Inevitably, Obama has encountered three sources of criticism. The first is from traditional adventurist Republicans who think that the president isn’t going far enough. Republican senators John McCain of Arizona and Lindsey Graham of South Carolina called for more military action and “the provision of military and other assistance to our Kurdish, Iraqi and Syrian partners.” The second combines those Republicans who generally favour American retrenchment with more liberal peace activists. These two odd political bedfellows consistently demand US military disengagement, suggesting that it is the role of other organizations such as the United Nations to act as the “World’s Policeman” rather than the US.
Finally, perhaps the most significant source of criticism comes from a variety of Shia and Sunnis in Baghdad. Sami al-Askeri, advisor to Nouri Al-Maliki, is only one of many who vehemently argue that the president is only intervening now because the lives of non-Muslims are at stake. As far as he is concerned, it is the only reason that – in Obama’s own words - “America is coming to help.”
The two domestic sources of criticism are a routine part of contemporary American politics. It is this third source of criticism that will potentially have the two most enduring effects.
First, the president insists that this is a limited action, a product of the sectarianism plaguing Baghdad and the resulting inability of Iraq’s leadership to get their political act together. But that claim will likely be treated with distain, not only across the Muslim countries of the Middle East but also within the poor Muslim neighborhoods of Europe that have become a fertile recruiting ground for Islamic militants.

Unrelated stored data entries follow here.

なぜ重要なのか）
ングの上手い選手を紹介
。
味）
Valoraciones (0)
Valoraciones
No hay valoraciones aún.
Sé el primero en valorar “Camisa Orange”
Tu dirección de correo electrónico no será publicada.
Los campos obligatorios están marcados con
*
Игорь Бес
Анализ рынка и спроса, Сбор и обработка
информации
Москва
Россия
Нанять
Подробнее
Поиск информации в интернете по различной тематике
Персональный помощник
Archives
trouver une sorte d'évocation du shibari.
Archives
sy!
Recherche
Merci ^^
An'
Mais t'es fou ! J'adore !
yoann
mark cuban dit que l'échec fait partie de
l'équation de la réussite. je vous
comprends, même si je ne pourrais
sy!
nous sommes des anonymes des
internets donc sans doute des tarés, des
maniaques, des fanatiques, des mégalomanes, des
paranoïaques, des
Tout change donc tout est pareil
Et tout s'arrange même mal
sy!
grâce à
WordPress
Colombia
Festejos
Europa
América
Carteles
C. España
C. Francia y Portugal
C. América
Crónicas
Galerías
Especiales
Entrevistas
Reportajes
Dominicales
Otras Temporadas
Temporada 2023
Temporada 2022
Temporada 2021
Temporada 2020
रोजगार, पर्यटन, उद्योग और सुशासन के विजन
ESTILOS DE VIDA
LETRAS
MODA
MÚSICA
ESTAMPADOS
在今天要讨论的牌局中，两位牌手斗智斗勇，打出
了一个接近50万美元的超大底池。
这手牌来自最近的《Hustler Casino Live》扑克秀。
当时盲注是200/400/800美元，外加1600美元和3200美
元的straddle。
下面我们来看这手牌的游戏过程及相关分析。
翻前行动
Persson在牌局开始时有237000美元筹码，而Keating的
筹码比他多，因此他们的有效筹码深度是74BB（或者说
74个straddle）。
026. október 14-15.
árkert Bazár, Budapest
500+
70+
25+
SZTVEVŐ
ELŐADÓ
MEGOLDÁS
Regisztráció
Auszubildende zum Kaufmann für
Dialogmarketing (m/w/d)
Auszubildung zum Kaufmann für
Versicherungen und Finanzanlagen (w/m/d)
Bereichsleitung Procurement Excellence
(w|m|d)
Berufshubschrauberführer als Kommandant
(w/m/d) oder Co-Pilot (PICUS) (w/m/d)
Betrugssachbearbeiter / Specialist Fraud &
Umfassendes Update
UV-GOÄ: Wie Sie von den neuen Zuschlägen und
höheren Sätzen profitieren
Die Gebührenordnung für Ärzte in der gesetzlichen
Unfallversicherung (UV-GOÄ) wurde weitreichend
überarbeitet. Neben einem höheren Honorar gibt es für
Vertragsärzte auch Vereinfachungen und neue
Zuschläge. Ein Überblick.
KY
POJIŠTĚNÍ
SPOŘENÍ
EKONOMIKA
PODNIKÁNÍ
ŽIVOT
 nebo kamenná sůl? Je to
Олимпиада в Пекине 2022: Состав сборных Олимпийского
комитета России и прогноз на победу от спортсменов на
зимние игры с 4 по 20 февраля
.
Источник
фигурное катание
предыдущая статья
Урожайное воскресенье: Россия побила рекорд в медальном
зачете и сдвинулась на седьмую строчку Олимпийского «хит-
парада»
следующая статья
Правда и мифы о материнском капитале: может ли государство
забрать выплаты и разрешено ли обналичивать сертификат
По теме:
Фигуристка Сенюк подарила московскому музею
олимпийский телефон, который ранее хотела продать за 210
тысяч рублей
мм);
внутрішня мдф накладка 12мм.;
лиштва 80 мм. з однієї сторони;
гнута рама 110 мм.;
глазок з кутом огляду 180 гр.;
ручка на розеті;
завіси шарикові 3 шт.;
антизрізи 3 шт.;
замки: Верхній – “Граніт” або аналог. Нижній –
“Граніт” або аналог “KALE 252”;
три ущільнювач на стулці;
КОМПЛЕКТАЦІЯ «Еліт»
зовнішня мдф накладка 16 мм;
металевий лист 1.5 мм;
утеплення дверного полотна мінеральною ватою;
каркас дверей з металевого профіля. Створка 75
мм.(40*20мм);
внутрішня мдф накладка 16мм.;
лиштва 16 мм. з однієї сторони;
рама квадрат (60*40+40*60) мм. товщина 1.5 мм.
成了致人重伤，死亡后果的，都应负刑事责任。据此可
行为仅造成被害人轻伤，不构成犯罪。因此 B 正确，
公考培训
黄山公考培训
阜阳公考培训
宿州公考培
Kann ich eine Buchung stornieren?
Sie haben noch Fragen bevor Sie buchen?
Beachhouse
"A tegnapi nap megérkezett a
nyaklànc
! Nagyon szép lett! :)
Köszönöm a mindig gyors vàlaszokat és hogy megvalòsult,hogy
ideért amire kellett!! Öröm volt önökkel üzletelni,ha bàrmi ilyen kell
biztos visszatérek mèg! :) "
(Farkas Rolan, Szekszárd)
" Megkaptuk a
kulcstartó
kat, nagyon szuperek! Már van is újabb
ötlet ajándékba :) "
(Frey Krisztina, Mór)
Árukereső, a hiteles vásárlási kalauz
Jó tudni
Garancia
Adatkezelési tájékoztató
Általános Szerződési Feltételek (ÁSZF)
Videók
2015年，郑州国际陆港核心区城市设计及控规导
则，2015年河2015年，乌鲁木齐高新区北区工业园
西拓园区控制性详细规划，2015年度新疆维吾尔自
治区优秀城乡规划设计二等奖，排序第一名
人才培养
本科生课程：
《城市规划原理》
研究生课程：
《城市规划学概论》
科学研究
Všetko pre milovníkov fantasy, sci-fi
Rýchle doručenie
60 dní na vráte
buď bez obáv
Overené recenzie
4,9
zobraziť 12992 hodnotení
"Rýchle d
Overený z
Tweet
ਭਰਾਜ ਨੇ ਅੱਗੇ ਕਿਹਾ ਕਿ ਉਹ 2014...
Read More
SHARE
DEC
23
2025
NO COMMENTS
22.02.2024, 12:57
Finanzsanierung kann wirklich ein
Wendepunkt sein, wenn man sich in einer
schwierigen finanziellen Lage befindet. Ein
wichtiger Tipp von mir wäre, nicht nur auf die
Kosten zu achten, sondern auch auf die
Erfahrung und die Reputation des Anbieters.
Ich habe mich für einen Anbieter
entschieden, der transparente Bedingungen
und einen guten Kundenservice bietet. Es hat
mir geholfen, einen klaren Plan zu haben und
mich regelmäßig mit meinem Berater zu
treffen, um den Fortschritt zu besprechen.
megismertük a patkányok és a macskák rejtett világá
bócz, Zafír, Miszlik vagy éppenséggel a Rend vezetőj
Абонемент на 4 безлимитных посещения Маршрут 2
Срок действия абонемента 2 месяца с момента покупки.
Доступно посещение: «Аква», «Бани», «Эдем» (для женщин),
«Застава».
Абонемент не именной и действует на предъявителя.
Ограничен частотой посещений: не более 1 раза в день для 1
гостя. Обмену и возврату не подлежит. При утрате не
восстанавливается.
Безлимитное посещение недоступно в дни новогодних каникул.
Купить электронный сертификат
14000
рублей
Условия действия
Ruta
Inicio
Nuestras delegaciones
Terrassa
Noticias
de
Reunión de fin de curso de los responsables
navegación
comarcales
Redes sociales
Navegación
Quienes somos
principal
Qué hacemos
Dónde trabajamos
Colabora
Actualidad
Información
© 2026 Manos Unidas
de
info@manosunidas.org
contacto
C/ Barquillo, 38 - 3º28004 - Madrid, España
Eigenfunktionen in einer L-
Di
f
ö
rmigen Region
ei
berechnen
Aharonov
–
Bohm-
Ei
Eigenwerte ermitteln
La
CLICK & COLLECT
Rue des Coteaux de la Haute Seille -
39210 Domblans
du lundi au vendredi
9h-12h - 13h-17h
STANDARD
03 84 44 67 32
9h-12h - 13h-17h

Militant leaders have consistently characterised their primary conflict as being with the invading Christian West, even as they have slaughtered fellow Muslims. For them, America’s hasty disengagement from Libya, its failure to act in Syria, and its refusal to take a more aggressive position towards Israeli incursions into Gaza all contrast with its protection of Christian civilians in Iraq. This apparent inconsistency will provide militants with the fodder for their recruitment campaigns. They will inevitably characterise this episode as a one that exposes the West “real” agenda – as crusaders.
A second, less obvious consequence may be felt thousands of miles away – in Ukraine. Russian forces used ethnic solidarity and the protection of minorities as a pretext to invade Abkhazia and South Ossetia in 2008. They claimed the same in the recent annexation of Crimea. With 20,000 Russian forces now camped on Ukraine’s eastern border, Obama’s decision to protect the Christian and Kurdish minorities in Iraq may provide Vladimir Putin with the current precedent to justify a large scale invasion of Eastern Ukraine in defense of what he has characterised as its oppressed minority.
The president’s domestic support for his limited military action in Iraq may be fully justified on humanitarian grounds. But the shallow support it enjoys at home will become even thinner if it gives Putin the excuse to launch a military offensive. Once again, the Middle East ably demonstrates the complexities of international politics – and that none of the options are good ones, even for the most well-intentioned of policymakers.